Mehringplatz in Berlin: Warum Millioneninvestitionen kaum Wirkung zeigen
Mehringplatz in Berlin: Trotz Millioneninvestitionen kaum Fortschritte
Trotz erheblicher Investitionen und Bemühungen hat sich die Situation am Berliner Mehringplatz kaum verbessert. Bis 2022 flossen über 7 Millionen Euro in Sanierungsmaßnahmen, doch Anwohner:innen berichten von nur minimalen Veränderungen im Viertel. Seit 2023 soll ein eigens eingesetzter Quartiersmanager die anhaltenden Probleme angehen.

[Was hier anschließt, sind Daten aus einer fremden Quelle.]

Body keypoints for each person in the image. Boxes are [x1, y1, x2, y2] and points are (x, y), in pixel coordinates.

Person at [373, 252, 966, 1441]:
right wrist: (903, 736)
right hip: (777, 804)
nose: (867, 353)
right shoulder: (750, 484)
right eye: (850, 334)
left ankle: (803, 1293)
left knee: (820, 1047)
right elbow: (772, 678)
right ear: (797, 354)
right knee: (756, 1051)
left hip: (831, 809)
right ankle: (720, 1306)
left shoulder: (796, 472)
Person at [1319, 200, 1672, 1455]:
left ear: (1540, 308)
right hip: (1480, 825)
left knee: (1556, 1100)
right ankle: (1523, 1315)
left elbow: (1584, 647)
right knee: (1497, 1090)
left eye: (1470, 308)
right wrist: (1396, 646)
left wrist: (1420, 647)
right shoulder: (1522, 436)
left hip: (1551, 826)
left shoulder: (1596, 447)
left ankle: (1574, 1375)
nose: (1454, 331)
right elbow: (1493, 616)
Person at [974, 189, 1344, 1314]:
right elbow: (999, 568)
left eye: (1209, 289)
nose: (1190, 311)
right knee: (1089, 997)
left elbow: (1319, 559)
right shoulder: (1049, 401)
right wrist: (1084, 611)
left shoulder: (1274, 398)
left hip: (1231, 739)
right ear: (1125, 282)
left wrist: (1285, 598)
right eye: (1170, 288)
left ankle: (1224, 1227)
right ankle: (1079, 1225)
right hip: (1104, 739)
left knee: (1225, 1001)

Die Diskussion über die Zukunft des Mehringplatzes wird von den Moderatoren Uwe Rada und Rainer Rutz geleitet. Zu den zentralen Akteur:innen zählt Katrin Schmidberger, wohnungspolitische Sprecherin der Grünen im Berliner Abgeordnetenhaus. Auch Sevim Aydın, wohnungspolitische Sprecherin der SPD, bringt sich in den Austausch ein.
Erwartet wird zudem Kerstin Wolter, Landesvorsitzende der Linken. Markus Liske, Anwohner, Autor und Mitbegründer des Revolutionären Anwohnerrats, trägt die Perspektive der lokalen Gemeinschaft bei. Für weitere Projekte stehen Mittel aus dem Aktionsfonds des Bundesprogramms „Sozialer Zusammenhalt“ bereit.

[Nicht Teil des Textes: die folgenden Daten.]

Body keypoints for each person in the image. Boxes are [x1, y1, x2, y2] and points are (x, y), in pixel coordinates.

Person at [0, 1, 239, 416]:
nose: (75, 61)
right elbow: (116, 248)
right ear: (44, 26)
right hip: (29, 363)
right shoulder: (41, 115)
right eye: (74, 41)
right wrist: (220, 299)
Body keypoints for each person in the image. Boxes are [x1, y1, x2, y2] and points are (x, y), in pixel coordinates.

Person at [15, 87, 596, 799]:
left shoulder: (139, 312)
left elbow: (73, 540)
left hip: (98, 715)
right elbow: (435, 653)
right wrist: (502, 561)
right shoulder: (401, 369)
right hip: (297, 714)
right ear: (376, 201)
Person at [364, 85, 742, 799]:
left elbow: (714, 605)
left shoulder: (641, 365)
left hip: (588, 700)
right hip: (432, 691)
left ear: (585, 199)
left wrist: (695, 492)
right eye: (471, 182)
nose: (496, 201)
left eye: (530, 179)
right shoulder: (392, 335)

Die Debatte darüber, wie die Verhältnisse am Mehringplatz nachhaltig verbessert werden können, hält an. Zwar sind Finanzmittel und politische Aufmerksamkeit vorhanden – doch greifbare Ergebnisse lassen weiterhin auf sich warten. Die Einbindung lokaler und politischer Vertreter:innen könnte die künftige Entwicklung mitprägen.